Task instructions =
Condense the paragraph that begins "In Yearnings of the Soul" in the book description below into a short bulleted list that keeps its main facts.

Psychological Thought in Modern Kabbalah

Jonathan Garb

Yearnings of the Soul

Jonathan Garb

288 pages | 6 x 9 | © 2015
Cloth $45.00 ISBN: 9780226295800 Published November 2015
E-book $10.00 to $45.00 About E-books ISBN: 9780226295947 Published November 2015
In Yearnings of the Soul, Jonathan Garb uncovers a crucial thread in the story of modern Kabbalah and modern mysticism more generally: psychology. Returning psychology to its roots as an attempt to understand the soul, he traces the manifold interactions between psychology and spirituality that have arisen over five centuries of Kabbalistic writing, from sixteenth-century Galilee to twenty-first-century New York. In doing so, he shows just how rich Kabbalah’s psychological tradition is and how much it can offer to the corpus of modern psychological knowledge.

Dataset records
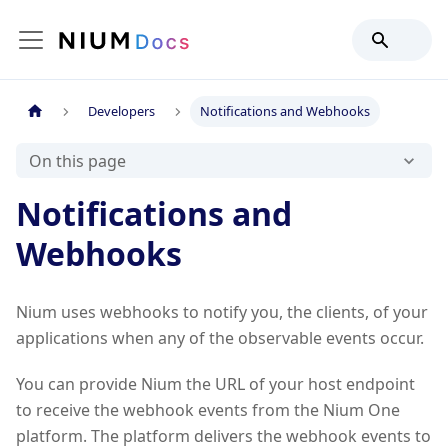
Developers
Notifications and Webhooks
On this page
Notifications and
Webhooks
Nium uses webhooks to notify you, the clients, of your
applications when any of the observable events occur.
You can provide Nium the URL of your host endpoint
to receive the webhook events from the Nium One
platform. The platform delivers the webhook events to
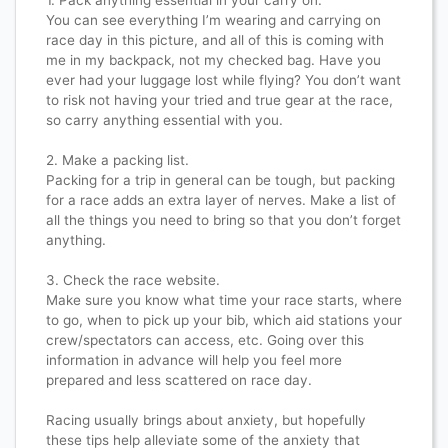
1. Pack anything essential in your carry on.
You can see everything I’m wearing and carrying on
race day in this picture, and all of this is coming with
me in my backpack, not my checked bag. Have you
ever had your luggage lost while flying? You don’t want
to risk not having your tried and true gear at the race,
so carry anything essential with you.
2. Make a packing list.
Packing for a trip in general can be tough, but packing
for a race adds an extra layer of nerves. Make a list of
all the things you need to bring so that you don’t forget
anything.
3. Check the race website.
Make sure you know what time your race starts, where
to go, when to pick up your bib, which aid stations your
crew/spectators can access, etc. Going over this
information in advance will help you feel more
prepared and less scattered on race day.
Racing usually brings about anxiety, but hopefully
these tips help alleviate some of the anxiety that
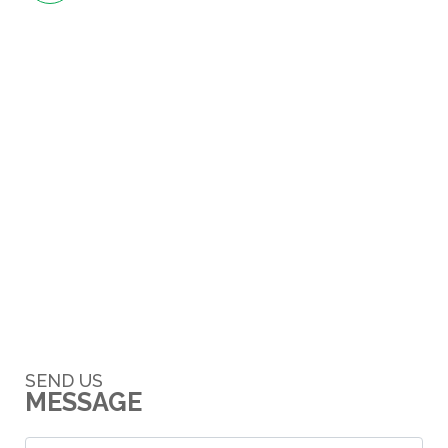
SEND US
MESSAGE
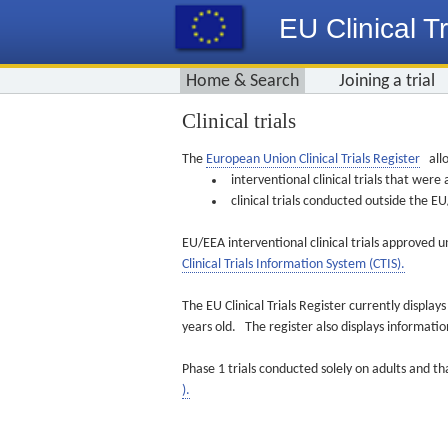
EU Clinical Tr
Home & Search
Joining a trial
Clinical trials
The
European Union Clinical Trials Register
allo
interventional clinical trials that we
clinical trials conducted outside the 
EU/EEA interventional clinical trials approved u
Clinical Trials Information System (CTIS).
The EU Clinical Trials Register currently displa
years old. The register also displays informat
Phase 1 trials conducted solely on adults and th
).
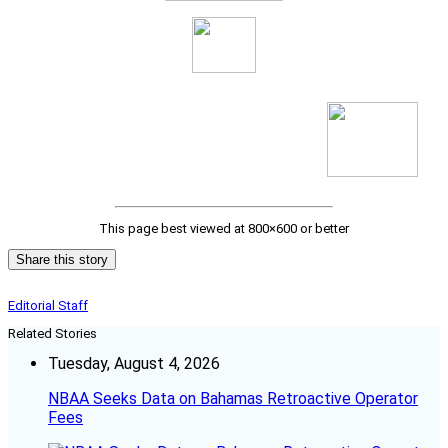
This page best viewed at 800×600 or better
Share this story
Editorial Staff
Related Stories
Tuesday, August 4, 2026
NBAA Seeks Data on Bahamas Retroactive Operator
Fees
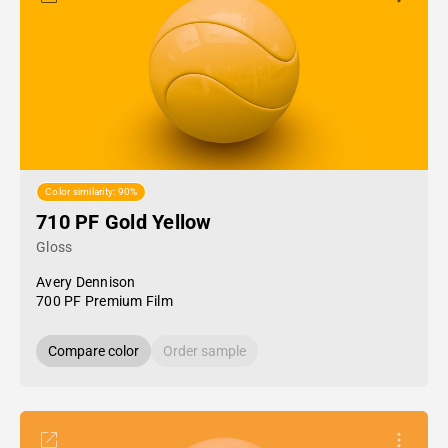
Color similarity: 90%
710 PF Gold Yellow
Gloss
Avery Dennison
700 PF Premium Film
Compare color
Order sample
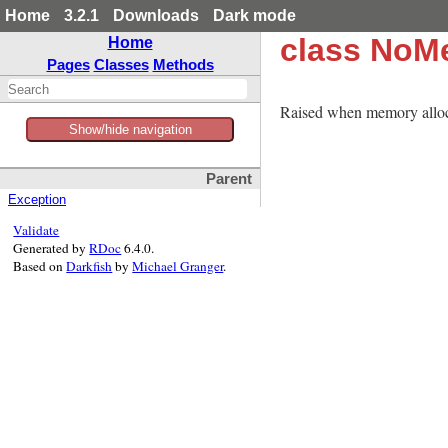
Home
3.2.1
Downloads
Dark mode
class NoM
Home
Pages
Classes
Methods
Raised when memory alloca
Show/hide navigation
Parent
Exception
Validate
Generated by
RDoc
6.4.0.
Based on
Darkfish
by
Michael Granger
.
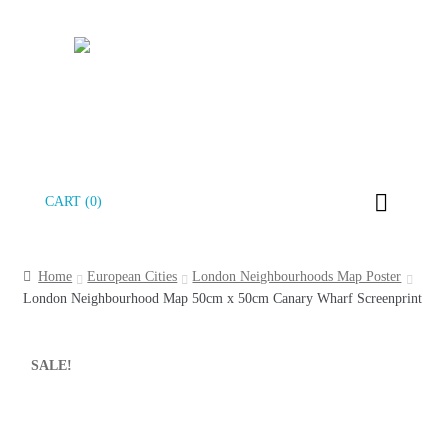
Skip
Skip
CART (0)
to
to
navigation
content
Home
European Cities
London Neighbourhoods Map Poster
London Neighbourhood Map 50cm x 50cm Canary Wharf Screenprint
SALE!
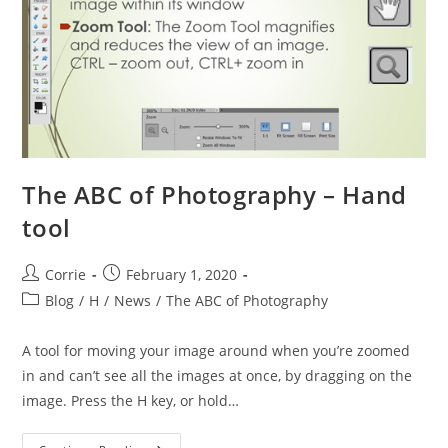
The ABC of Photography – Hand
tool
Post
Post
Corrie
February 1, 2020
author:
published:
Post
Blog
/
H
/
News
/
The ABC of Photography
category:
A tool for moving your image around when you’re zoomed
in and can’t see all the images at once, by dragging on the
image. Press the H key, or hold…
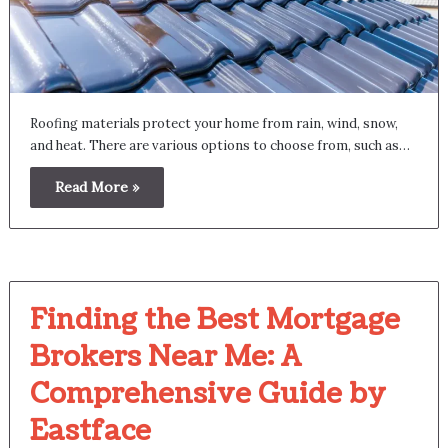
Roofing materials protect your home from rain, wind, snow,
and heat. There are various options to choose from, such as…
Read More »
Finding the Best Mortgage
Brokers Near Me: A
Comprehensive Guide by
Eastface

Response to this task =
- Jonathan Garb identifies psychology as a crucial thread in modern Kabbalah and in modern mysticism more broadly.
- He treats psychology in its original sense, as an effort to understand the soul.
- He follows how psychology and spirituality interacted over five centuries of Kabbalistic writing, from sixteenth-century Galilee to twenty-first-century New York.
- He shows the richness of Kabbalah's psychological tradition and how much it can add to modern psychological knowledge.